No one wants to see something like the recent outbreak of the novel coronavirus make headlines around the world, but it happens. It’s undeniable that the worldwide spread of the novel coronavirus has had an impact not just on our everyday lives, but in the way that we do business. World markets have felt the impact as well as supply chains and to a lesser extent, consumers. And with the full impact of the virus still unknown, the economic impact could get worse before it gets better.
Now businesses can react to this impact in a few ways. Some businesses will conduct business as usual, operating as if the novel coronavirus will have little to no impact on what they do and how they operate. Other businesses will plan for the worst and lose sight of what they’re doing in the present.
And some businesses will see the novel coronavirus as the unfortunate business roadblock that it is. It’s something that exists whether we like it or not and we can either run from it or find a moral and ethical way to make sure our business comes out on the other side of it stronger.
Never take advantage of the customer
Before I get into the ways a business can overcome novel coronavirus and come out the other side stronger, I want to make sure people understand what I’m talking about. In no way, shape or form am I suggesting that a business take advantage of the consumer. Price gouging, also called profiteering, is not only bad karma but it can be illegal.
If you own a company that makes hand sanitizer, by all means, advertise but don’t price gouge.
No matter what you do as a business, remember that human decency should always come first.
Do satisfy a new, temporary need
However, your business can still use a world issue like the novel coronavirus to its advantage. Ruth Fisher, economist and CEO of Quantaa says, “During pandemics and other such crises, people avoid crowds and public spaces. A company can commercialize on this by tailoring products or services to this situation: enable people to access or use the product or service at home or in a venue that’s physically separated from others.”
A great example of this is Netflix. As the New York Post reports, while the S&P 500 lost points in the final week of February, Netflix’s stock rose. Netflix is a company that’s specifically set up for people who want to seclude or quarantine themselves. “Social distancing” as a business model.
Think of this in terms of yourself. What would you do if you were stuck inside all day, whether it’s just for one day or a series of days? There’s a reason why companies like Amazon, Zoom Video, and Netflix as well as work applications like Slack are gaining so much attention during this outbreak.
Sometimes a temporary method becomes permanent
The spread of the novel coronavirus could be the opportunity a company needs to infiltrate a saturated market.
“When the pandemic subsides, a lot of people will have found that the stopgap (temporary) product/service fills their more general needs, and thus adopt that measure permanently,” says Fisher.
In particular, Fisher sees the novel coronavirus as having the potential to speed up current trends in home delivery of products and services, as well as employees working from home.
Company goodwill
Sometimes your company is not in a position to fill a commercial need during a pandemic or crisis. That does not mean that you should pretend that the crisis does not apply to you.

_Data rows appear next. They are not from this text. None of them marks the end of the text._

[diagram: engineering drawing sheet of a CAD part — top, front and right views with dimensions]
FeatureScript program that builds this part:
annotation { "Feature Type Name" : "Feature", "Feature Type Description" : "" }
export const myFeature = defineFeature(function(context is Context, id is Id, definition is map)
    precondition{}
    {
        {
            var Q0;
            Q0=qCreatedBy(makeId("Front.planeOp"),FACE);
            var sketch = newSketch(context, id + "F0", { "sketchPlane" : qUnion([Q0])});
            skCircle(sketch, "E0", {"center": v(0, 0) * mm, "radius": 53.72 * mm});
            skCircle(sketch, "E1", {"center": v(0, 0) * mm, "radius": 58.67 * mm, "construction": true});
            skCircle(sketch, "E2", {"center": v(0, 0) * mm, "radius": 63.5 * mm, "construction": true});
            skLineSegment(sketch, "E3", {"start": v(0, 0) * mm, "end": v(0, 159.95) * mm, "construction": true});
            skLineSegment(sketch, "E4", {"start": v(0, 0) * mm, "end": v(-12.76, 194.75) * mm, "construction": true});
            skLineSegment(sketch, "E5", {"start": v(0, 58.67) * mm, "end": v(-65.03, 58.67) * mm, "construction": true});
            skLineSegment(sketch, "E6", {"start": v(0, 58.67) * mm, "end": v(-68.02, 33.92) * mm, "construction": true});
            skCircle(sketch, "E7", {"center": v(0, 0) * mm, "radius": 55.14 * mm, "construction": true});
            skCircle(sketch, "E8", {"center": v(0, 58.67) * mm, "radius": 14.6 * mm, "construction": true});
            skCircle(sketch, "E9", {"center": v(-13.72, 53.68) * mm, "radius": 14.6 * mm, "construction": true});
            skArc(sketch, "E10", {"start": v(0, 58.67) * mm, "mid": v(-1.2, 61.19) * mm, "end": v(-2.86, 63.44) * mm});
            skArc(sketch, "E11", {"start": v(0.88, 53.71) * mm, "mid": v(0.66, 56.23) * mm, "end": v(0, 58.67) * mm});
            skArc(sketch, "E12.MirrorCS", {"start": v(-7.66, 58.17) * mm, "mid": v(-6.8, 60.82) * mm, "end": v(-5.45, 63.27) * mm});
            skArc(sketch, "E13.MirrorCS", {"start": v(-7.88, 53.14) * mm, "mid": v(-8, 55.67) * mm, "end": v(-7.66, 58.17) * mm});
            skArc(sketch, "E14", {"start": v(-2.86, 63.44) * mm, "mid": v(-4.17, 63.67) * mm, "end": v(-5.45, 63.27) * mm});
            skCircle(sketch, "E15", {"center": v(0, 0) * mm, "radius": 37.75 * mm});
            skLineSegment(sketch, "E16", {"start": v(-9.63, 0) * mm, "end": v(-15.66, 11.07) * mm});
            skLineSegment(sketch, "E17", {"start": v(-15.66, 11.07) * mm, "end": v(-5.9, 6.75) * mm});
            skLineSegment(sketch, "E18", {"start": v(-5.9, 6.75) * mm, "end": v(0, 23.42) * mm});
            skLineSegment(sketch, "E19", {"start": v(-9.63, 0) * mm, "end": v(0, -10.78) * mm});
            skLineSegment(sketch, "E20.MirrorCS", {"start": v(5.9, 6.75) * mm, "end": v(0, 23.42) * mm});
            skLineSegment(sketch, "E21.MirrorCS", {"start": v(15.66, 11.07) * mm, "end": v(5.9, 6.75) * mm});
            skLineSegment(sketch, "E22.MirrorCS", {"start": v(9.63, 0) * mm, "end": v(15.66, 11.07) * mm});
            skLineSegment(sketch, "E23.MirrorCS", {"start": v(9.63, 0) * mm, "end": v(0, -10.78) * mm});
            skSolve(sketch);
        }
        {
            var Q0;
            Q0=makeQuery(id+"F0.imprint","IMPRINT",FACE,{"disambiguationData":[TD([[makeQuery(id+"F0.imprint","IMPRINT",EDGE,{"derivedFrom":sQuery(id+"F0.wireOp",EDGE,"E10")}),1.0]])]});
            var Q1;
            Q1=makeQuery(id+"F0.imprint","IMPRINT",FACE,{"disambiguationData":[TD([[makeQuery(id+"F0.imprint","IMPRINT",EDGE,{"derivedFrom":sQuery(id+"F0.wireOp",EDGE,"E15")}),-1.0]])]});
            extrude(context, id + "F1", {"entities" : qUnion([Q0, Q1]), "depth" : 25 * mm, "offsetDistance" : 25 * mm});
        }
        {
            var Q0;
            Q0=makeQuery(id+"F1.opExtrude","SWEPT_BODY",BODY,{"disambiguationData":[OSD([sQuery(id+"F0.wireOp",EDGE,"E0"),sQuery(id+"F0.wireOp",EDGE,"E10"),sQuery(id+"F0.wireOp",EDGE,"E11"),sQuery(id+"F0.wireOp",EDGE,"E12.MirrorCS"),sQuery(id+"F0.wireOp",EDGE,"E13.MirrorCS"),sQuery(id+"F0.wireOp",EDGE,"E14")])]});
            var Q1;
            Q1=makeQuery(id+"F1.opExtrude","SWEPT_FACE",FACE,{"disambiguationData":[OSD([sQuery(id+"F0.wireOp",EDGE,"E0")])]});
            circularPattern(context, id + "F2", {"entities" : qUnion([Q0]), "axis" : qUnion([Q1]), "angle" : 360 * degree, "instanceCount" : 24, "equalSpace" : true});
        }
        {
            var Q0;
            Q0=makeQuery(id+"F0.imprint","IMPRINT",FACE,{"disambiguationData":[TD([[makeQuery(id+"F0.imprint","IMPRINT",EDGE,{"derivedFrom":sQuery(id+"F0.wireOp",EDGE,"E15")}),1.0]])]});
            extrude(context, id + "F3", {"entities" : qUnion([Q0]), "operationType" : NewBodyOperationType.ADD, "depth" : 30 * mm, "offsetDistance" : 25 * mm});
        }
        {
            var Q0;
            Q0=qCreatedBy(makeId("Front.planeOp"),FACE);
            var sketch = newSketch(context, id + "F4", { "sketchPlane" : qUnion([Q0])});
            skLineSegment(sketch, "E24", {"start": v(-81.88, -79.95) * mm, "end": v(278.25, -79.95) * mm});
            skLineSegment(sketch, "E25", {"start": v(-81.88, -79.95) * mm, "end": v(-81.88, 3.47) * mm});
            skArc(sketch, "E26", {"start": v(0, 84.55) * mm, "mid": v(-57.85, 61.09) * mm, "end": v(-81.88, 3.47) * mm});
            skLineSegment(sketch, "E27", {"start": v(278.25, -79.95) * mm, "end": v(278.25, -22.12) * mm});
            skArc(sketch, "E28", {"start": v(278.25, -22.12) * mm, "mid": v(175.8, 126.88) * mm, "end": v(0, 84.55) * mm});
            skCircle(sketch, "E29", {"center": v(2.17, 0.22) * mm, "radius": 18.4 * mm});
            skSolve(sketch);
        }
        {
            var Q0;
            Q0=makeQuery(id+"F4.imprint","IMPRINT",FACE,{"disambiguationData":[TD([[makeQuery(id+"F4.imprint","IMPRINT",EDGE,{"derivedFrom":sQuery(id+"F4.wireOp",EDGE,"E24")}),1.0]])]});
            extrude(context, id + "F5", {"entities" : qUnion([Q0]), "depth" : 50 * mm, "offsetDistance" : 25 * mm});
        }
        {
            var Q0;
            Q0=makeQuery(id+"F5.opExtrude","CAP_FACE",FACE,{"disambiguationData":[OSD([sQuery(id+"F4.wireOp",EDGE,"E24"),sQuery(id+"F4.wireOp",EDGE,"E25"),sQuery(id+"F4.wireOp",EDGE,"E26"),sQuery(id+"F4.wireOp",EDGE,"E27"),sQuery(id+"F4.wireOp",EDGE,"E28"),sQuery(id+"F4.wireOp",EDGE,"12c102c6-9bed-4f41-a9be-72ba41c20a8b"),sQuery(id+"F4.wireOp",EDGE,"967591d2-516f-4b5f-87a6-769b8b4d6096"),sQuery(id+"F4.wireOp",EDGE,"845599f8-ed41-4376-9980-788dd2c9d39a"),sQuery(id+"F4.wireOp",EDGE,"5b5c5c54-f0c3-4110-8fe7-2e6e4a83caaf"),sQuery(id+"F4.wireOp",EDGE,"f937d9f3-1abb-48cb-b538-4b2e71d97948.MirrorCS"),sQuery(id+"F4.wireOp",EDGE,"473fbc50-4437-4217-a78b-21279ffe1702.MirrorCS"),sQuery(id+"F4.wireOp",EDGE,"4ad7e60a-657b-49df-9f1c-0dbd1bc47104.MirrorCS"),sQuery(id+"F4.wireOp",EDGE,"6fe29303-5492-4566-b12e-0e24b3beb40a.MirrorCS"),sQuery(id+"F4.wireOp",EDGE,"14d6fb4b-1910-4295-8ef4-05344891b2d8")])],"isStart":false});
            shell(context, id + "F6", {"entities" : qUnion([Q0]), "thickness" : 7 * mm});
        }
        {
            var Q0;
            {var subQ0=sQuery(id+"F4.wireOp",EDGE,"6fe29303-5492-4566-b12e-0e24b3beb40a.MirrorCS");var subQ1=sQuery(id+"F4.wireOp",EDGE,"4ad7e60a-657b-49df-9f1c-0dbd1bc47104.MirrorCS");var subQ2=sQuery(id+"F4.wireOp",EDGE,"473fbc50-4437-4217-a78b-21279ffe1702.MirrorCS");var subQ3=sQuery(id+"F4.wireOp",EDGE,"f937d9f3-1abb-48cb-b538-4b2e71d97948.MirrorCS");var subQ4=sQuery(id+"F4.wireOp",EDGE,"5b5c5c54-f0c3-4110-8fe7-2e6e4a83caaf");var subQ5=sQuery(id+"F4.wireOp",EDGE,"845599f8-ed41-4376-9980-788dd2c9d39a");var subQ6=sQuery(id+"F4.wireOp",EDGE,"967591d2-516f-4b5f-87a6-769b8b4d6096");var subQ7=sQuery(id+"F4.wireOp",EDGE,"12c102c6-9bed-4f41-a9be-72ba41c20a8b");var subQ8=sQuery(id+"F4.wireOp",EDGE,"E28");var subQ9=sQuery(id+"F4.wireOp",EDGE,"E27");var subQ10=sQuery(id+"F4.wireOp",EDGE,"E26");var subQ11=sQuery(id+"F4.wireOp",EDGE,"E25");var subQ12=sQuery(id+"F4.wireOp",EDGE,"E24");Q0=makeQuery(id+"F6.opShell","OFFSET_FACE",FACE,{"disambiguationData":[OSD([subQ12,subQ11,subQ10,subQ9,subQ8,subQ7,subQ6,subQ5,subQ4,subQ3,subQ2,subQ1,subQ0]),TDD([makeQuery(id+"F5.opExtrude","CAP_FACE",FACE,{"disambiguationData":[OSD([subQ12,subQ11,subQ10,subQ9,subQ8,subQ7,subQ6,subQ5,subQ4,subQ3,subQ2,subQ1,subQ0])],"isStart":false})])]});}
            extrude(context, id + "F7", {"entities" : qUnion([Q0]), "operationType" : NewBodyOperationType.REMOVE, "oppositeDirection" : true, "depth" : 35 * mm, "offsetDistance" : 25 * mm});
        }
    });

“A company can earn reputational benefits or goodwill by putting the needs of its employees or the community ahead of its own,” says Fisher. “This will increase loyalty of employees or community. For there to be real value (and not just empty virtue signaling), however, the act must be costly to the company.”
Johnson & Johnson, for example, is a leader in the health industry. To date, the company has donated 1 million surgical masks to impacted areas of China, 48,000 bottles of alcohol, as well as money and other supplies necessary for battling the outbreak in China.
Companies like Facebook and Google, who don’t have the healthcare inventory that Johnson & Johnson does, can use its buying power to build company goodwill. According to CNBC, Google will donate $1 million to Mountain View organizations to support small businesses after the company canceled its annual Google I/O conference. Facebook is donating $500,000 in San Jose after canceling two of its conferences in the city. Both companies are also donating millions of dollars in free advertising to help the World Health Organization (WHO) battle misinformation on the internet.
As these actions show, goodwill doesn’t have to be a concept thrown around by valuation professionals, it can be real positive karma that your company builds by the actions it takes in the world.